For years I have held on to bitterness and resentment about not being “invested in” on so many levels. Yes, I have gone to work trainings and sat in church, but I longed to be pushed to be better than I knew I was being. I wanted a coach again- I wanted someone to hold me accountable to achieve the goals that I set for myself. I wanted a mentor to hold me accountable to spending daily time with Jesus.
I was stuck in a “woe is me” mentality and honestly lost so many valuable years of my life WISHING someone would do the work of accountability for me. I wanted to be back in the student style of living. I wanted a syllabus, class schedule, gym time and all the things to keep me on track.
Fast-forward to a couple of months ago when I began to realize how dumb that was. Not that I wanted to be a part of a community, but that I was waiting for someone else to do it for me. I am 28 and hadn’t reached a goal I set for myself by myself. *face palm*
I started to take control. I became the mentor that I wanted in multiple areas of my life. I reached out to a few ladies a few years younger than me to do a spiritual mentorship program. Guess what?! Even though I’m the “mentor”- they daily challenge me and hold me accountable to our reading plan.

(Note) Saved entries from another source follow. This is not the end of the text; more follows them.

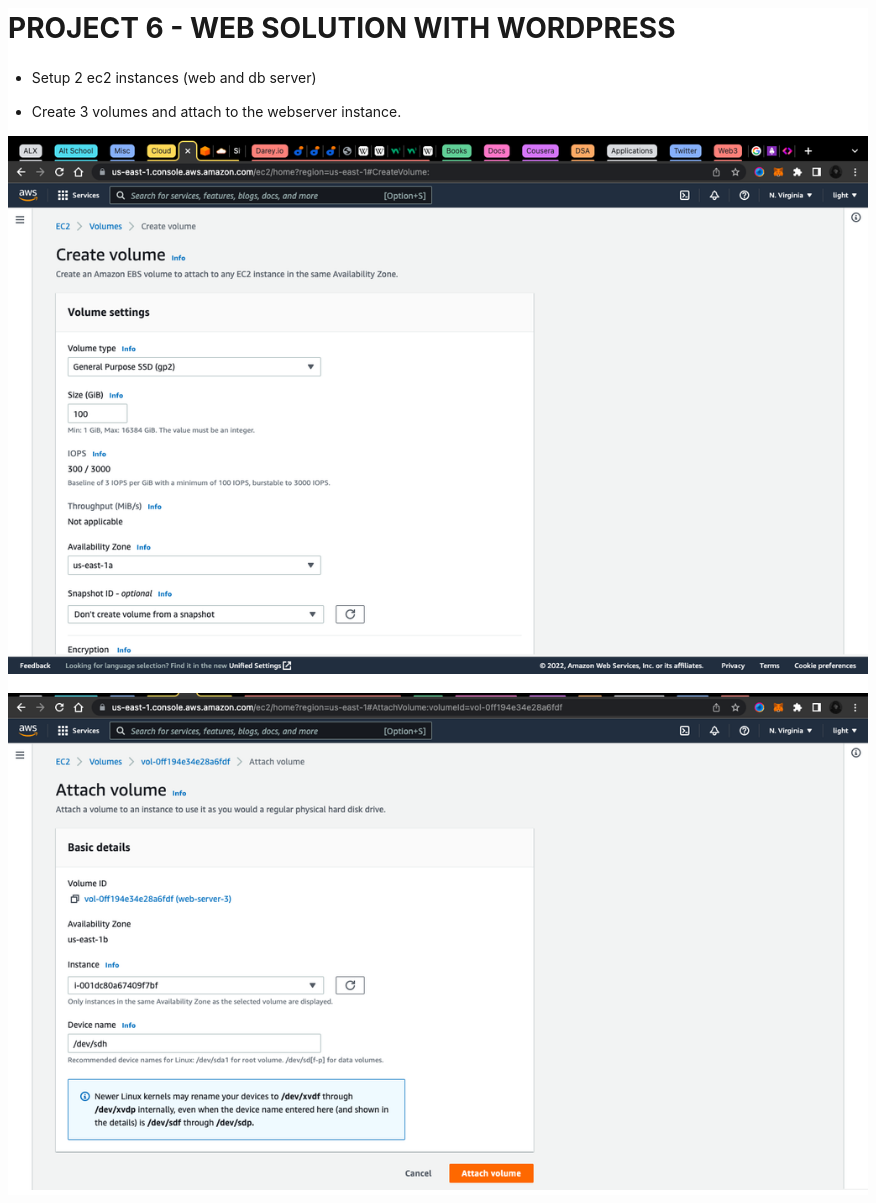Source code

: # PROJECT 6 - WEB SOLUTION WITH WORDPRESS

- Setup 2 ec2 instances (web and db server)

- Create 3 volumes and attach to the webserver instance.

![project6](../images/project6/2.png)

![project6](../images/project6/3.png)
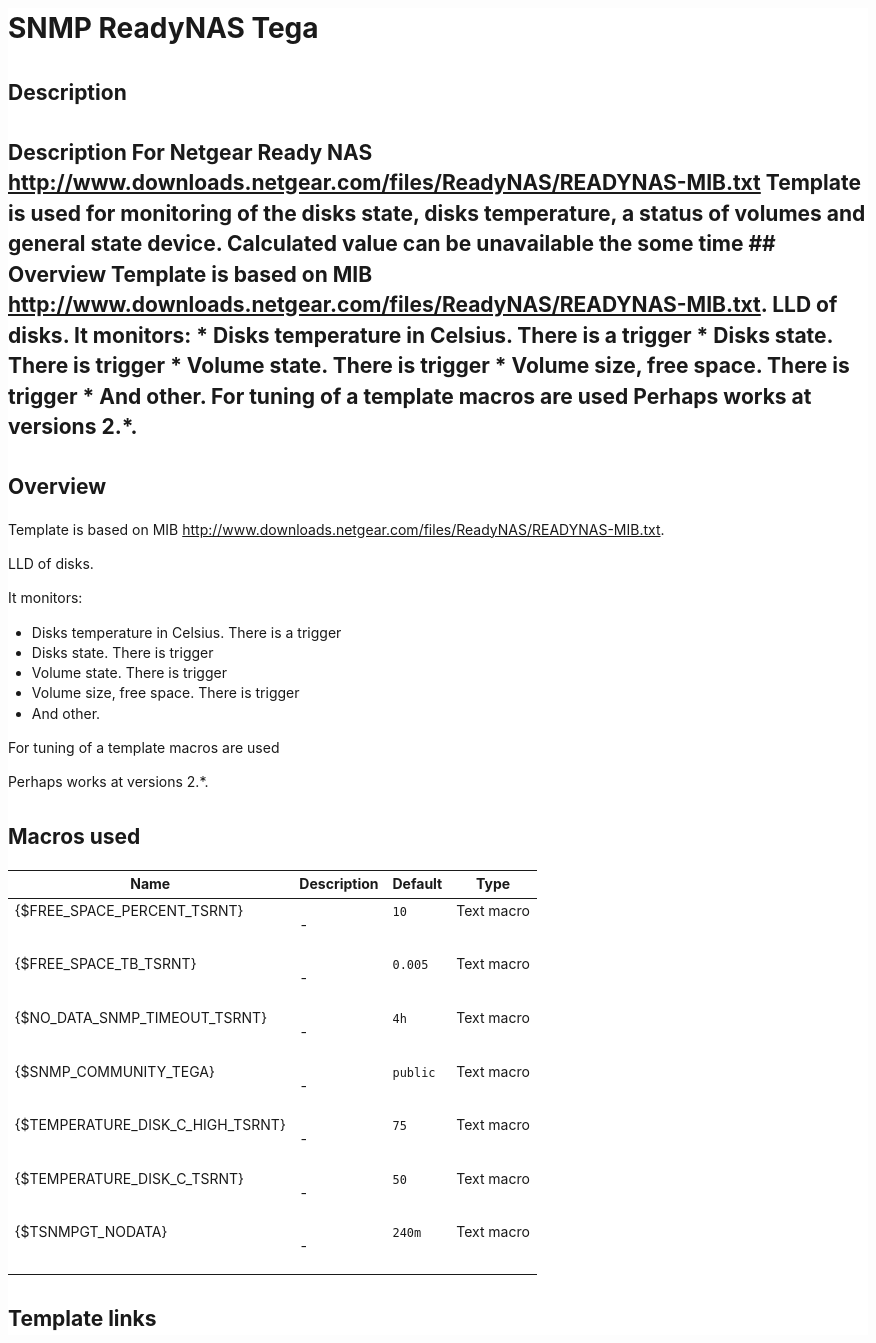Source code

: # SNMP ReadyNAS Tega

## Description

## Description For Netgear Ready NAS http://www.downloads.netgear.com/files/ReadyNAS/READYNAS-MIB.txt Template is used for monitoring of the disks state, disks temperature, a status of volumes and general state device. Calculated value can be unavailable the some time ## Overview Template is based on MIB <http://www.downloads.netgear.com/files/ReadyNAS/READYNAS-MIB.txt>. LLD of disks. It monitors: * Disks temperature in Celsius. There is a trigger * Disks state. There is trigger * Volume state. There is trigger * Volume size, free space. There is trigger * And other. For tuning of a template macros are used Perhaps works at versions 2.*. 

## Overview

Template is based on MIB <http://www.downloads.netgear.com/files/ReadyNAS/READYNAS-MIB.txt>.


LLD of disks.


It monitors:


* Disks temperature in Celsius. There is a trigger
* Disks state. There is trigger
* Volume state. There is trigger
* Volume size, free space. There is trigger
* And other.


For tuning of a template macros are used


Perhaps works at versions 2.*. 



## Macros used

|Name|Description|Default|Type|
|----|-----------|-------|----|
|{$FREE_SPACE_PERCENT_TSRNT}|<p>-</p>|`10`|Text macro|
|{$FREE_SPACE_TB_TSRNT}|<p>-</p>|`0.005`|Text macro|
|{$NO_DATA_SNMP_TIMEOUT_TSRNT}|<p>-</p>|`4h`|Text macro|
|{$SNMP_COMMUNITY_TEGA}|<p>-</p>|`public`|Text macro|
|{$TEMPERATURE_DISK_C_HIGH_TSRNT}|<p>-</p>|`75`|Text macro|
|{$TEMPERATURE_DISK_C_TSRNT}|<p>-</p>|`50`|Text macro|
|{$TSNMPGT_NODATA}|<p>-</p>|`240m`|Text macro|
## Template links
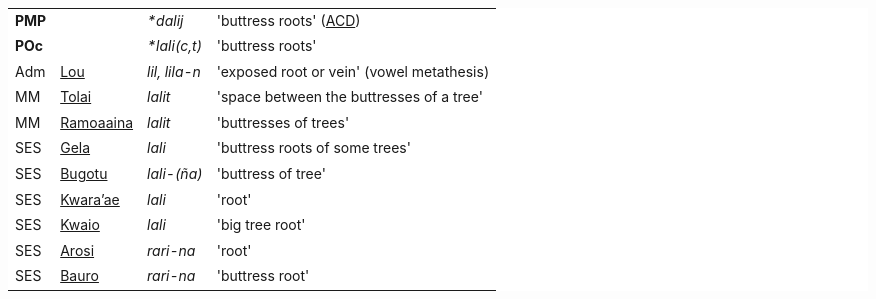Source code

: <table id="3-4-2-4-100-POc-lalict-a">
<tr>
<td><strong>PMP</strong></td><td> </td>
<td style="white-space: nowrap;">
<i>&ast;dalij</i>
</td>
<td>'<span>buttress roots</span>' (<a href="../sources/Blust1995">ACD</a>)
</td>
</tr>
<tr>
<td><strong>POc</strong></td><td> </td>
<td style="white-space: nowrap;">
<i>&ast;lali(c,t)</i>
</td>
<td>'<span>buttress roots</span>'</td>
</tr>
<tr>
<td>Adm</td><td><a href="../languages/lou">Lou</a></td><td style="white-space: nowrap;"><i>lil, lila-n</i></td>
<td>'<span>exposed root or vein</span>' (<span>vowel metathesis</span>)</td>
</tr>
<tr>
<td>MM</td><td><a href="../languages/tolai">Tolai</a></td><td style="white-space: nowrap;"><i>lalit</i></td>
<td>'<span>space between the buttresses of a tree</span>'</td>
</tr>
<tr>
<td>MM</td><td><a href="../languages/ramoaaina">Ramoaaina</a></td><td style="white-space: nowrap;"><i>lalit</i></td>
<td>'<span>buttresses of trees</span>'</td>
</tr>
<tr>
<td>SES</td><td><a href="../languages/gela">Gela</a></td><td style="white-space: nowrap;"><i>lali</i></td>
<td>'<span>buttress roots of some trees</span>'</td>
</tr>
<tr>
<td>SES</td><td><a href="../languages/bugotu">Bugotu</a></td><td style="white-space: nowrap;"><i>lali-(ña)</i></td>
<td>'<span>buttress of tree</span>'</td>
</tr>
<tr>
<td>SES</td><td><a href="../languages/kwaraae">Kwara’ae</a></td><td style="white-space: nowrap;"><i>lali</i></td>
<td>'<span>root</span>'</td>
</tr>
<tr>
<td>SES</td><td><a href="../languages/kwaio">Kwaio</a></td><td style="white-space: nowrap;"><i>lali</i></td>
<td>'<span>big tree root</span>'</td>
</tr>
<tr>
<td>SES</td><td><a href="../languages/arosi">Arosi</a></td><td style="white-space: nowrap;"><i>rari-na</i></td>
<td>'<span>root</span>'</td>
</tr>
<tr>
<td>SES</td><td><a href="../languages/bauro">Bauro</a></td><td style="white-space: nowrap;"><i>rari-na</i></td>
<td>'<span>buttress root</span>'</td>
</tr>
</table>

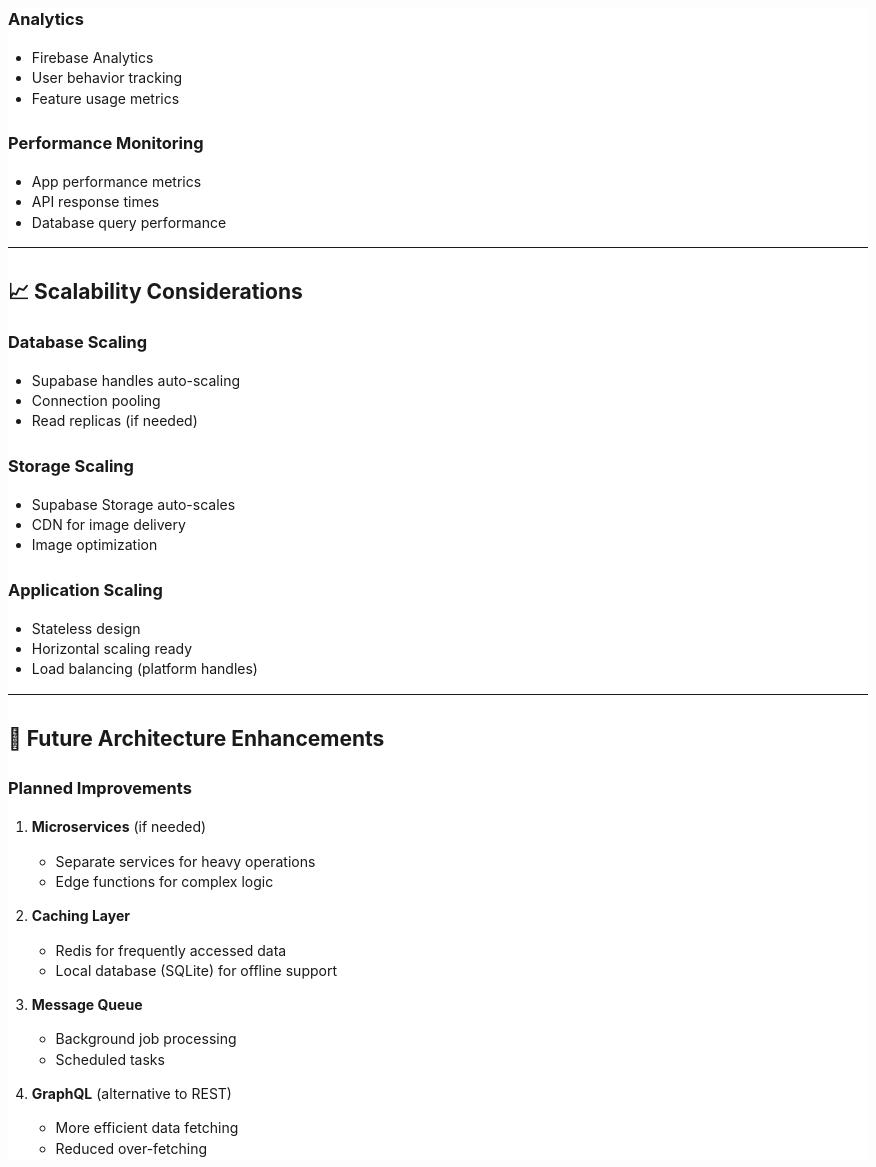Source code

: ### Analytics
- Firebase Analytics
- User behavior tracking
- Feature usage metrics

### Performance Monitoring
- App performance metrics
- API response times
- Database query performance

---

## 📈 Scalability Considerations

### Database Scaling
- Supabase handles auto-scaling
- Connection pooling
- Read replicas (if needed)

### Storage Scaling
- Supabase Storage auto-scales
- CDN for image delivery
- Image optimization

### Application Scaling
- Stateless design
- Horizontal scaling ready
- Load balancing (platform handles)

---

## 🔄 Future Architecture Enhancements

### Planned Improvements

1. **Microservices** (if needed)
   - Separate services for heavy operations
   - Edge functions for complex logic

2. **Caching Layer**
   - Redis for frequently accessed data
   - Local database (SQLite) for offline support

3. **Message Queue**
   - Background job processing
   - Scheduled tasks

4. **GraphQL** (alternative to REST)
   - More efficient data fetching
   - Reduced over-fetching
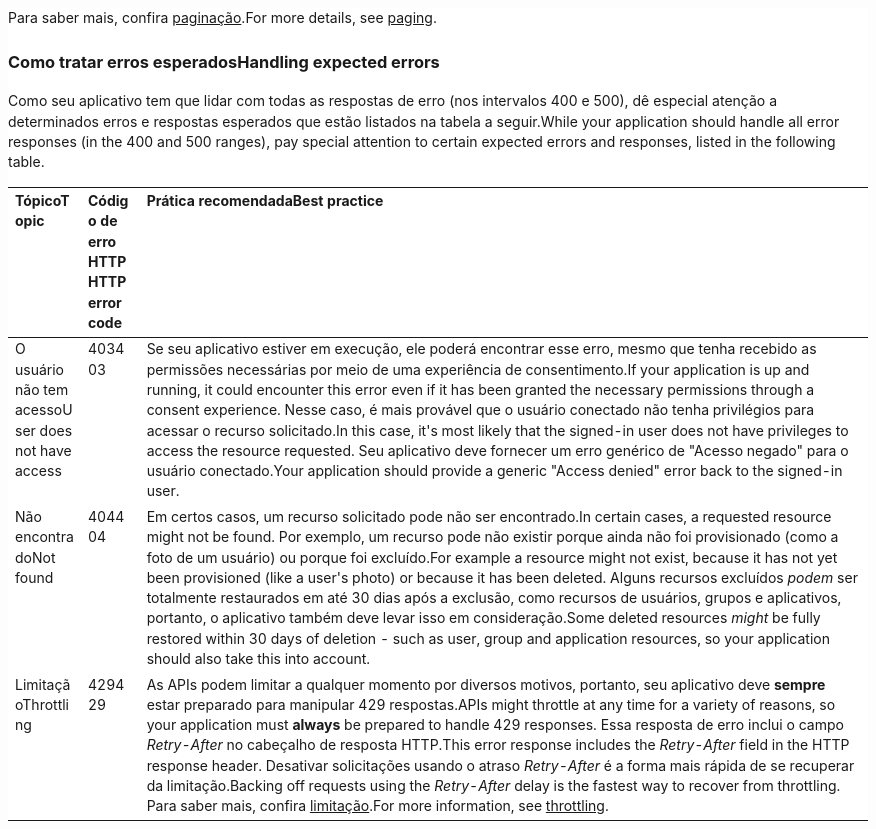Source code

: <span data-ttu-id="98e98-150">Para saber mais, confira [paginação](paging.md).</span><span class="sxs-lookup"><span data-stu-id="98e98-150">For more details, see [paging](paging.md).</span></span>

### <a name="handling-expected-errors"></a><span data-ttu-id="98e98-151">Como tratar erros esperados</span><span class="sxs-lookup"><span data-stu-id="98e98-151">Handling expected errors</span></span>

<span data-ttu-id="98e98-152">Como seu aplicativo tem que lidar com todas as respostas de erro (nos intervalos 400 e 500), dê especial atenção a determinados erros e respostas esperados que estão listados na tabela a seguir.</span><span class="sxs-lookup"><span data-stu-id="98e98-152">While your application should handle all error responses (in the 400 and 500 ranges), pay special attention to certain expected errors and responses, listed in the following table.</span></span>

| <span data-ttu-id="98e98-153">Tópico</span><span class="sxs-lookup"><span data-stu-id="98e98-153">Topic</span></span>   | <span data-ttu-id="98e98-154">Código de erro HTTP</span><span class="sxs-lookup"><span data-stu-id="98e98-154">HTTP error code</span></span>    | <span data-ttu-id="98e98-155">Prática recomendada</span><span class="sxs-lookup"><span data-stu-id="98e98-155">Best practice</span></span>|
|:-----------|:--------|:----------|
| <span data-ttu-id="98e98-156">O usuário não tem acesso</span><span class="sxs-lookup"><span data-stu-id="98e98-156">User does not have access</span></span> | <span data-ttu-id="98e98-157">403</span><span class="sxs-lookup"><span data-stu-id="98e98-157">403</span></span> | <span data-ttu-id="98e98-158">Se seu aplicativo estiver em execução, ele poderá encontrar esse erro, mesmo que tenha recebido as permissões necessárias por meio de uma experiência de consentimento.</span><span class="sxs-lookup"><span data-stu-id="98e98-158">If your application is up and running, it could encounter this error even if it has been granted the necessary permissions through a consent experience.</span></span>  <span data-ttu-id="98e98-159">Nesse caso, é mais provável que o usuário conectado não tenha privilégios para acessar o recurso solicitado.</span><span class="sxs-lookup"><span data-stu-id="98e98-159">In this case, it's most likely that the signed-in user does not have privileges to access the resource requested.</span></span> <span data-ttu-id="98e98-160">Seu aplicativo deve fornecer um erro genérico de "Acesso negado" para o usuário conectado.</span><span class="sxs-lookup"><span data-stu-id="98e98-160">Your application should provide a generic "Access denied" error back to the signed-in user.</span></span> |
|<span data-ttu-id="98e98-161">Não encontrado</span><span class="sxs-lookup"><span data-stu-id="98e98-161">Not found</span></span>| <span data-ttu-id="98e98-162">404</span><span class="sxs-lookup"><span data-stu-id="98e98-162">404</span></span> | <span data-ttu-id="98e98-163">Em certos casos, um recurso solicitado pode não ser encontrado.</span><span class="sxs-lookup"><span data-stu-id="98e98-163">In certain cases, a requested resource might not be found.</span></span> <span data-ttu-id="98e98-164">Por exemplo, um recurso pode não existir porque ainda não foi provisionado (como a foto de um usuário) ou porque foi excluído.</span><span class="sxs-lookup"><span data-stu-id="98e98-164">For example a resource might not exist, because it has not yet been provisioned (like a user's photo) or because it has been deleted.</span></span> <span data-ttu-id="98e98-165">Alguns recursos excluídos *podem* ser totalmente restaurados em até 30 dias após a exclusão, como recursos de usuários, grupos e aplicativos, portanto, o aplicativo também deve levar isso em consideração.</span><span class="sxs-lookup"><span data-stu-id="98e98-165">Some deleted resources *might* be fully restored within 30 days of deletion - such as user, group and application resources, so your application should also take this into account.</span></span>|
|<span data-ttu-id="98e98-166">Limitação</span><span class="sxs-lookup"><span data-stu-id="98e98-166">Throttling</span></span>|<span data-ttu-id="98e98-167">429</span><span class="sxs-lookup"><span data-stu-id="98e98-167">429</span></span>|<span data-ttu-id="98e98-168">As APIs podem limitar a qualquer momento por diversos motivos, portanto, seu aplicativo deve **sempre** estar preparado para manipular 429 respostas.</span><span class="sxs-lookup"><span data-stu-id="98e98-168">APIs might throttle at any time for a variety of reasons, so your application must **always** be prepared to handle 429 responses.</span></span> <span data-ttu-id="98e98-169">Essa resposta de erro inclui o campo *Retry-After* no cabeçalho de resposta HTTP.</span><span class="sxs-lookup"><span data-stu-id="98e98-169">This error response includes the *Retry-After* field in the HTTP response header.</span></span> <span data-ttu-id="98e98-170">Desativar solicitações usando o atraso *Retry-After* é a forma mais rápida de se recuperar da limitação.</span><span class="sxs-lookup"><span data-stu-id="98e98-170">Backing off requests using the *Retry-After* delay is the fastest way to recover from throttling.</span></span> <span data-ttu-id="98e98-171">Para saber mais, confira [limitação](throttling.md).</span><span class="sxs-lookup"><span data-stu-id="98e98-171">For more information, see [throttling](throttling.md).</span></span>|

I guess all these years, I have just been waiting for me. I have been waiting to realize that I was the only one standing in my way of getting one step closer to the person I want to be. I don’t have to do this alone, but maybe God has gifted me with the leadership abilities to invite women into a journey that we can travel together.
Where are you waiting for someone to take control of your goals for you? Have you stopped to think that maybe YOU are the only one standing in your way to the life that God is calling you to live?